Das beste Training nützt nichts ohne Transfer

Transfer ist der Moment, in dem Gelerntes im Arbeitsalltag ankommt. Oder eben nicht. Die meisten Trainings enden mit einer Teilnahmebescheinigung. Was danach passiert, bleibt dem Zufall überlassen. Genau diese Lücke schließen Einzelbegleitung und Transferbausteine.

Typische Ausgangslage

Eine Führungskraft nimmt an einem dreitägigen Führungstraining teil. Die Inhalte sind gut, die Motivation ist hoch. Zurück im Alltag wartet das volle Postfach. Die guten Vorsätze rücken in den Hintergrund. Nach vier Wochen ist alles wie vorher. Nicht weil das Training schlecht war. Sondern weil niemand den Transfer begleitet hat.

Wie Transfer gelingt

  • Einzelcoaching als Vertiefung: Nach dem Training entstehen individuelle Fragen. Einzelcoaching greift sie auf und begleitet die Umsetzung in der konkreten Rolle.
  • Transferbegleitung im Alltag: Kurze, regelmäßige Reflexionsschleifen prüfen: Was funktioniert? Wo hakt es? Was braucht Anpassung?
  • Transferaufgaben: Konkrete Aufgaben zwischen Lernphasen sichern die Anwendung im realen Kontext.
  • Individuelle Lernunterstützung: Nicht jeder lernt gleich schnell und nicht jeder hat dieselben Herausforderungen. Individuelle Begleitung fängt das auf.

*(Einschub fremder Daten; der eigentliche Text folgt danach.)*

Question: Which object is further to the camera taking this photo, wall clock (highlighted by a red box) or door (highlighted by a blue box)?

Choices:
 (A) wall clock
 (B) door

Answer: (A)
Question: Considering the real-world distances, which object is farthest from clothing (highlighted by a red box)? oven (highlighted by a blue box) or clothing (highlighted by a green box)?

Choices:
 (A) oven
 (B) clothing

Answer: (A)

Typische Fehler beim Transfer

Transfer wird als Zusatzmodul behandelt statt als integraler Bestandteil. „Hier sind die Unterlagen, setzen Sie das um" ist kein Transfer. Oder: Transfer wird zwar geplant, aber nicht begleitet. Aufgaben werden verteilt, aber niemand fragt nach den Ergebnissen.

Woran Sie guten Transfer erkennen

Mitarbeiter wenden das Gelernte im Alltag an – nicht nur am Tag nach dem Training, sondern dauerhaft. Führungskräfte sehen Veränderungen. Und die Investition in Weiterbildung zeigt messbare Wirkung.

Unser Grundsatz: Kein Lernprozess ohne Transferlogik. Wenn wir eine Konzeption entwickeln, ist der Weg vom Lernen in den Arbeitsalltag von Anfang an eingeplant.